• What needs to be done: Every record must be repeated precisely as it stands.

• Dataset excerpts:
────────────────

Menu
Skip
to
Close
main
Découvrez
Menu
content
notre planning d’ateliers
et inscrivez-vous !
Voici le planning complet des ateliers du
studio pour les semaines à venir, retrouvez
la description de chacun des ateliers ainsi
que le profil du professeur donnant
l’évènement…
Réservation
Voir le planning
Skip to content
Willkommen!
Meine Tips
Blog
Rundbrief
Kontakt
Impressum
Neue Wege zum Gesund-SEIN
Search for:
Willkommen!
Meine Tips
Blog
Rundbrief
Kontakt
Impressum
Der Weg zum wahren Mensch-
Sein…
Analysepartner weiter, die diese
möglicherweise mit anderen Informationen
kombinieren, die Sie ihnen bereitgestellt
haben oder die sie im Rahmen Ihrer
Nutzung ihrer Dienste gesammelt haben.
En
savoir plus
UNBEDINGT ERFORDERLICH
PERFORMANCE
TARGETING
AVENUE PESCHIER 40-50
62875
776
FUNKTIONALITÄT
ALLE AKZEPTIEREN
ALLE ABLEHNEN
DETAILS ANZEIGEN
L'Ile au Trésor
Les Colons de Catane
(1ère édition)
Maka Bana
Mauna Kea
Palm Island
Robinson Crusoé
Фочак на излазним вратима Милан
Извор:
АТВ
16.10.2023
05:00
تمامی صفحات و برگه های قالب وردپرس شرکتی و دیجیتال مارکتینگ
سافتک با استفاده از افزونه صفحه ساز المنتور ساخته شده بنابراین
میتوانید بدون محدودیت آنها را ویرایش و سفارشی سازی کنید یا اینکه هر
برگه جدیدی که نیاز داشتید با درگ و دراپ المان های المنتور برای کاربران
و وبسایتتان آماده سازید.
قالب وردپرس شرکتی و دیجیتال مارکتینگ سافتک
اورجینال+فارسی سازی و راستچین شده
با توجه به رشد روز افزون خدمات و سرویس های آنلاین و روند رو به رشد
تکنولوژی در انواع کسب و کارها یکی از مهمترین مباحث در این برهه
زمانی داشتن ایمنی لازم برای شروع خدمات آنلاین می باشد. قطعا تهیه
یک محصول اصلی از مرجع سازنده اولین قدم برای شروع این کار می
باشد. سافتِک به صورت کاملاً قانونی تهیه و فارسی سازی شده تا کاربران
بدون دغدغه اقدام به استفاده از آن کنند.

────────────────

• Answer box:
Menu
Skip
to
Close
main
Découvrez
Menu
content
notre planning d’ateliers
et inscrivez-vous !
Voici le planning complet des ateliers du
studio pour les semaines à venir, retrouvez
la description de chacun des ateliers ainsi
que le profil du professeur donnant
l’évènement…
Réservation
Voir le planning
Skip to content
Willkommen!
Meine Tips
Blog
Rundbrief
Kontakt
Impressum
Neue Wege zum Gesund-SEIN
Search for:
Willkommen!
Meine Tips
Blog
Rundbrief
Kontakt
Impressum
Der Weg zum wahren Mensch-
Sein…
Analysepartner weiter, die diese
möglicherweise mit anderen Informationen
kombinieren, die Sie ihnen bereitgestellt
haben oder die sie im Rahmen Ihrer
Nutzung ihrer Dienste gesammelt haben.
En
savoir plus
UNBEDINGT ERFORDERLICH
PERFORMANCE
TARGETING
AVENUE PESCHIER 40-50
62875
776
FUNKTIONALITÄT
ALLE AKZEPTIEREN
ALLE ABLEHNEN
DETAILS ANZEIGEN
L'Ile au Trésor
Les Colons de Catane
(1ère édition)
Maka Bana
Mauna Kea
Palm Island
Robinson Crusoé
Фочак на излазним вратима Милан
Извор:
АТВ
16.10.2023
05:00
تمامی صفحات و برگه های قالب وردپرس شرکتی و دیجیتال مارکتینگ
سافتک با استفاده از افزونه صفحه ساز المنتور ساخته شده بنابراین
میتوانید بدون محدودیت آنها را ویرایش و سفارشی سازی کنید یا اینکه هر
برگه جدیدی که نیاز داشتید با درگ و دراپ المان های المنتور برای کاربران
و وبسایتتان آماده سازید.
قالب وردپرس شرکتی و دیجیتال مارکتینگ سافتک
اورجینال+فارسی سازی و راستچین شده
با توجه به رشد روز افزون خدمات و سرویس های آنلاین و روند رو به رشد
تکنولوژی در انواع کسب و کارها یکی از مهمترین مباحث در این برهه
زمانی داشتن ایمنی لازم برای شروع خدمات آنلاین می باشد. قطعا تهیه
یک محصول اصلی از مرجع سازنده اولین قدم برای شروع این کار می
باشد. سافتِک به صورت کاملاً قانونی تهیه و فارسی سازی شده تا کاربران
بدون دغدغه اقدام به استفاده از آن کنند.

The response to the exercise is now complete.